TO-DO ITEM:
Scan the records beneath this line for the line holding "Thước kéo nền" and the line holding "Urban, Jiří", then transcribe exactly those two and all lines between.

Extracted page text data
Content starts

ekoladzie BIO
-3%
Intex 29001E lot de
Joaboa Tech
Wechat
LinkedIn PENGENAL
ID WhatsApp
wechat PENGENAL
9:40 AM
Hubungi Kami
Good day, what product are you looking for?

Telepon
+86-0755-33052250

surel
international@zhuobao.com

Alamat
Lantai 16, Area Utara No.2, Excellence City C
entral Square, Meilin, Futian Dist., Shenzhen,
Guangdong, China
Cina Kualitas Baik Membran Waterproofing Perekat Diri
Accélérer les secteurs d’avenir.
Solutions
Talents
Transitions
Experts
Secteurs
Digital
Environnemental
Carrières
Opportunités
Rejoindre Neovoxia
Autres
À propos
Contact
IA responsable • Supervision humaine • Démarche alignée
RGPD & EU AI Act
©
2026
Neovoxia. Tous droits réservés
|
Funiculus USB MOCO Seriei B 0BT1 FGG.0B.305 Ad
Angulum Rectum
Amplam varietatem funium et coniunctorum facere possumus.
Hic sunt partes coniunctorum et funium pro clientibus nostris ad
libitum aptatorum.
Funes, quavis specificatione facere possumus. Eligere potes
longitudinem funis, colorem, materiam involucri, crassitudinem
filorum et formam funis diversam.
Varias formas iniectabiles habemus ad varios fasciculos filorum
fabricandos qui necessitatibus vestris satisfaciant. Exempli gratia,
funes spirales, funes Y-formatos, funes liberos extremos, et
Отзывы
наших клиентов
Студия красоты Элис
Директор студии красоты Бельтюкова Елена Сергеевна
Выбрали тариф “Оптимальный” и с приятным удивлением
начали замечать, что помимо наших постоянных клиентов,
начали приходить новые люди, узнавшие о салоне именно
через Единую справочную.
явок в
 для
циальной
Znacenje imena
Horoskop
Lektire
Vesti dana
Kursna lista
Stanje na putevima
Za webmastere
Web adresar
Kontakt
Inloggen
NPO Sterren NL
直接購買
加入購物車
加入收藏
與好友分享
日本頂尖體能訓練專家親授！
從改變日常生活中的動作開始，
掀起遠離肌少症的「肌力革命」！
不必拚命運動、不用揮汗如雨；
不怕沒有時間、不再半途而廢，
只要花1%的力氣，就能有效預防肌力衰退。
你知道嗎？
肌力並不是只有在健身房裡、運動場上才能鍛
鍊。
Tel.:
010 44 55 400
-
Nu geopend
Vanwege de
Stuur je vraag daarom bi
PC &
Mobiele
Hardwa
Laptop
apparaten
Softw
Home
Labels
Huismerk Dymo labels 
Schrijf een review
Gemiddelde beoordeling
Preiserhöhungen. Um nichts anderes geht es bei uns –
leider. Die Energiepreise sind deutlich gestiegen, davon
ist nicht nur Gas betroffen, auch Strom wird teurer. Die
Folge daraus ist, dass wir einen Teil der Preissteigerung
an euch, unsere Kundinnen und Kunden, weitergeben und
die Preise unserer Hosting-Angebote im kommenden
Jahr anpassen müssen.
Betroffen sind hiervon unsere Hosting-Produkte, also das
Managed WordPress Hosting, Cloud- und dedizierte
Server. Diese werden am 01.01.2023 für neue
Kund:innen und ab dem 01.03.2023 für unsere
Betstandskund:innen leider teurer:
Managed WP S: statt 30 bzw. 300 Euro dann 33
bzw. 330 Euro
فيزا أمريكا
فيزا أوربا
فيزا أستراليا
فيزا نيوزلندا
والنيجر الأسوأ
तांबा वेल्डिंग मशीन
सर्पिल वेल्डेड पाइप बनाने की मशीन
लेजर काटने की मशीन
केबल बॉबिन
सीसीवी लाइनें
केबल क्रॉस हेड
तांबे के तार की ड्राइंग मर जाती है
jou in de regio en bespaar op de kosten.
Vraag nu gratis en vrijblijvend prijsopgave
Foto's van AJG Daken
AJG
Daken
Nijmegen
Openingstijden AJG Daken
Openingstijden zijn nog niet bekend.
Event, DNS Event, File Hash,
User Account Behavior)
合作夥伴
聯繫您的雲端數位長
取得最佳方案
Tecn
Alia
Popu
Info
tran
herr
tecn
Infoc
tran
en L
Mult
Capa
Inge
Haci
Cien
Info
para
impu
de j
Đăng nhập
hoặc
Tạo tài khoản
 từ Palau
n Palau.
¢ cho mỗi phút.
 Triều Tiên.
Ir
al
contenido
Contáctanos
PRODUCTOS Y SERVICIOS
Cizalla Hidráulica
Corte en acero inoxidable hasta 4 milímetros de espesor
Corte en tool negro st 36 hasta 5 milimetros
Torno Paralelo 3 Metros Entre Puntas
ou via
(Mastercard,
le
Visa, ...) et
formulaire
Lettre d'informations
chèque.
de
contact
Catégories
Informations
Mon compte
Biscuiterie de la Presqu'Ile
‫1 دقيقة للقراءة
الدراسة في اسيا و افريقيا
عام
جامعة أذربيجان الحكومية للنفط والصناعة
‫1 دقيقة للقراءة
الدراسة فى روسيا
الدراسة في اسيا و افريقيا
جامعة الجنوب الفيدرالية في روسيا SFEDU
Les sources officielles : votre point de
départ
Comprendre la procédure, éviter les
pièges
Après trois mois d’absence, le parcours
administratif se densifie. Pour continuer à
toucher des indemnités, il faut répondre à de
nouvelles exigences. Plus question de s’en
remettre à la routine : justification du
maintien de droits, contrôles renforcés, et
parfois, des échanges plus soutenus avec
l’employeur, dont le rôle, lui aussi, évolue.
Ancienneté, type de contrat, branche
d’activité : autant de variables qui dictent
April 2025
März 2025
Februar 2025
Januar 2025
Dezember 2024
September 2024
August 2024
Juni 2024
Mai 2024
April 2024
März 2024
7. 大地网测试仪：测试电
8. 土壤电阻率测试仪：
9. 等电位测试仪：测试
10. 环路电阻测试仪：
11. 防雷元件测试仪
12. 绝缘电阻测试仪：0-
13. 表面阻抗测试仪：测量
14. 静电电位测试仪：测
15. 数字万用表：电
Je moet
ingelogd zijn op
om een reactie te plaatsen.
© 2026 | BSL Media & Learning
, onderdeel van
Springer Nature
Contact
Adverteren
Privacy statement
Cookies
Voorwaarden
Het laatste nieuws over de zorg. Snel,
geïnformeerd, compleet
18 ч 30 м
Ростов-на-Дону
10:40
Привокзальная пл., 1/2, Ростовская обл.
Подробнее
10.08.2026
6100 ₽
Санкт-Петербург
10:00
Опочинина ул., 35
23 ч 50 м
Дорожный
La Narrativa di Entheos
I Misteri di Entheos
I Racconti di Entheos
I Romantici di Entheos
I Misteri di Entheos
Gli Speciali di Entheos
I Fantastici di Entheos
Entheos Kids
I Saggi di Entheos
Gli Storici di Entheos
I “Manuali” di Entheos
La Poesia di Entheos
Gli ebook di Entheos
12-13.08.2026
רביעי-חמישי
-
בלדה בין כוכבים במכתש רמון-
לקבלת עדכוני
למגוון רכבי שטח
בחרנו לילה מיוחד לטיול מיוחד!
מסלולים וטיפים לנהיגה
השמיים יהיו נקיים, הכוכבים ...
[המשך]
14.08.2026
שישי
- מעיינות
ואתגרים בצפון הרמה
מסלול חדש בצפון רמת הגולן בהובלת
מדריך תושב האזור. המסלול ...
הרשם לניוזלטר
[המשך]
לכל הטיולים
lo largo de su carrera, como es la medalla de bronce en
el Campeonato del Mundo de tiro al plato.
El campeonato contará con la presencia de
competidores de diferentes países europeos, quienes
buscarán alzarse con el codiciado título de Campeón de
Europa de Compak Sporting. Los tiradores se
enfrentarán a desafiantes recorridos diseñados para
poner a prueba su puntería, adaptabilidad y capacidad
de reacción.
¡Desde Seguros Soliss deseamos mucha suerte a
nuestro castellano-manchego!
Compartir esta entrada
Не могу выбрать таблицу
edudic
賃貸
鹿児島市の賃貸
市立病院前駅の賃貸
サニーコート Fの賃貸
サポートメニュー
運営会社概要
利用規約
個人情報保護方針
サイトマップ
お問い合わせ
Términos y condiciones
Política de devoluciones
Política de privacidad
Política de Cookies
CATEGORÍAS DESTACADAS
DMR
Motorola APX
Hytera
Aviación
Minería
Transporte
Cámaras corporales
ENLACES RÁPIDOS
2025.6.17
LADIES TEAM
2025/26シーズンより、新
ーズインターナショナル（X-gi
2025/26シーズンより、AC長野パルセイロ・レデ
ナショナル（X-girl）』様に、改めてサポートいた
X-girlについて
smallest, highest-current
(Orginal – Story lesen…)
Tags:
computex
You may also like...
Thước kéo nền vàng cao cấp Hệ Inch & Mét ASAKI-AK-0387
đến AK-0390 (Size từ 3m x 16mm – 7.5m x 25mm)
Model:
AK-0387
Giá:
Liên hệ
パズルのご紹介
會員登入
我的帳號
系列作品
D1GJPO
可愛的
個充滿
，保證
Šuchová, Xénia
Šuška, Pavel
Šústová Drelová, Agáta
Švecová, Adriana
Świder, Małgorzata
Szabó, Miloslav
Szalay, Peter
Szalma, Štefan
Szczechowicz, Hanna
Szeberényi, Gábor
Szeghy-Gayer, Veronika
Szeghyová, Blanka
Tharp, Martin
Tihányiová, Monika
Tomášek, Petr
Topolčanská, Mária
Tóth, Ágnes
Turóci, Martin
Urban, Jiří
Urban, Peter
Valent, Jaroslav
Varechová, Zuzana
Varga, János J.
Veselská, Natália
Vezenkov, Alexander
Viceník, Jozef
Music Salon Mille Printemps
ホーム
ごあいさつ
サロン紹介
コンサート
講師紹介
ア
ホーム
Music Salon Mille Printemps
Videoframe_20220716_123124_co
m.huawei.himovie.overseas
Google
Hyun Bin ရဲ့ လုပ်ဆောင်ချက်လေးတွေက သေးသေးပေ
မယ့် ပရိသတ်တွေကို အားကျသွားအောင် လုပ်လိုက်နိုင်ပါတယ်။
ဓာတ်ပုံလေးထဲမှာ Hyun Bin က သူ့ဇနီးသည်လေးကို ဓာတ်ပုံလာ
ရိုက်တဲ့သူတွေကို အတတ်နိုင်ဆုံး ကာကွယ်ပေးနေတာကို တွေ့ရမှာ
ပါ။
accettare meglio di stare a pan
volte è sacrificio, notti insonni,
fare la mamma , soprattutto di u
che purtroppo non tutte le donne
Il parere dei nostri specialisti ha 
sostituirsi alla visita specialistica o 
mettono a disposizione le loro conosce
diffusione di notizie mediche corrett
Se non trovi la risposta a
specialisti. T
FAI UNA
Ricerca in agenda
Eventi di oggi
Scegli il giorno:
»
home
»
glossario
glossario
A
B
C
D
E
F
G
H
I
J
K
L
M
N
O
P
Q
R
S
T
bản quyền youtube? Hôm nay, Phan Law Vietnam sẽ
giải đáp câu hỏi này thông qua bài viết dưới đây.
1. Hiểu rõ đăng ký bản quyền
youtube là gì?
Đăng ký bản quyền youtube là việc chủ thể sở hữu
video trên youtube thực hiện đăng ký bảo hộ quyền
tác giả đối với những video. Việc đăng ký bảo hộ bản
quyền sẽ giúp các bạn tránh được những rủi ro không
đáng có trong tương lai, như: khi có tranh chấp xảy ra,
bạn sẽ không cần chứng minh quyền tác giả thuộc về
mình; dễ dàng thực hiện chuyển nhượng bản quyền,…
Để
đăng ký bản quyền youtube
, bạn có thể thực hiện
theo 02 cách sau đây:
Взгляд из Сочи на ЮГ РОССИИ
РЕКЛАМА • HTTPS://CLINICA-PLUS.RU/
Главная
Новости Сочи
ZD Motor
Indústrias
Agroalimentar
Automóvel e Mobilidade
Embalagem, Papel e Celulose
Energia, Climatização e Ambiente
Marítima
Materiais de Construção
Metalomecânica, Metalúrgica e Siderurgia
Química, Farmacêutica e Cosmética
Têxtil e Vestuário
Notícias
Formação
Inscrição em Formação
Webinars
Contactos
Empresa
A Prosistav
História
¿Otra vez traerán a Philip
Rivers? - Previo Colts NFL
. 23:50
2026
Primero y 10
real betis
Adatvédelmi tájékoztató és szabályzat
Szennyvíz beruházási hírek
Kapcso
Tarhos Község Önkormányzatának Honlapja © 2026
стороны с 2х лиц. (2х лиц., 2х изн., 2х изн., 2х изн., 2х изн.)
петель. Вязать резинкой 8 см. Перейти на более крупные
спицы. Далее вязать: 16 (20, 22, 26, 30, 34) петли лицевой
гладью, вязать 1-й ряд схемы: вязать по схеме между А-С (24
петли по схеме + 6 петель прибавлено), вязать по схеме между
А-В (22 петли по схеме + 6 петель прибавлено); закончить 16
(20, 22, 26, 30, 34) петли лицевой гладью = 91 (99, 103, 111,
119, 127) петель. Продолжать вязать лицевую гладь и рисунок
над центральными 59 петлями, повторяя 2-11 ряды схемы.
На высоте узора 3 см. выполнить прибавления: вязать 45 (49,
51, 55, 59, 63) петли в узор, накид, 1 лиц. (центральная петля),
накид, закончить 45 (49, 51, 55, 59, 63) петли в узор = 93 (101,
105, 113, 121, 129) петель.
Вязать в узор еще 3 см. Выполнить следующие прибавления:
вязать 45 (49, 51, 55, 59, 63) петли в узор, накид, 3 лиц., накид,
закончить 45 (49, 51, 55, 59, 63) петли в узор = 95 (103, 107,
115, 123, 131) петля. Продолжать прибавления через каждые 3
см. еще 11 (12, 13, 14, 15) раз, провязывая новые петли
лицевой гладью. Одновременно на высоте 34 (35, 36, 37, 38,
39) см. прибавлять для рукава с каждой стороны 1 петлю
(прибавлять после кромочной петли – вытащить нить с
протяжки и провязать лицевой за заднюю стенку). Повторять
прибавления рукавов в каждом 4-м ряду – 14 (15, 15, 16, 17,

Content ends

TASK SOLUTION:
Thước kéo nền vàng cao cấp Hệ Inch & Mét ASAKI-AK-0387
đến AK-0390 (Size từ 3m x 16mm – 7.5m x 25mm)
Model:
AK-0387
Giá:
Liên hệ
パズルのご紹介
會員登入
我的帳號
系列作品
D1GJPO
可愛的
個充滿
，保證
Šuchová, Xénia
Šuška, Pavel
Šústová Drelová, Agáta
Švecová, Adriana
Świder, Małgorzata
Szabó, Miloslav
Szalay, Peter
Szalma, Štefan
Szczechowicz, Hanna
Szeberényi, Gábor
Szeghy-Gayer, Veronika
Szeghyová, Blanka
Tharp, Martin
Tihányiová, Monika
Tomášek, Petr
Topolčanská, Mária
Tóth, Ágnes
Turóci, Martin
Urban, Jiří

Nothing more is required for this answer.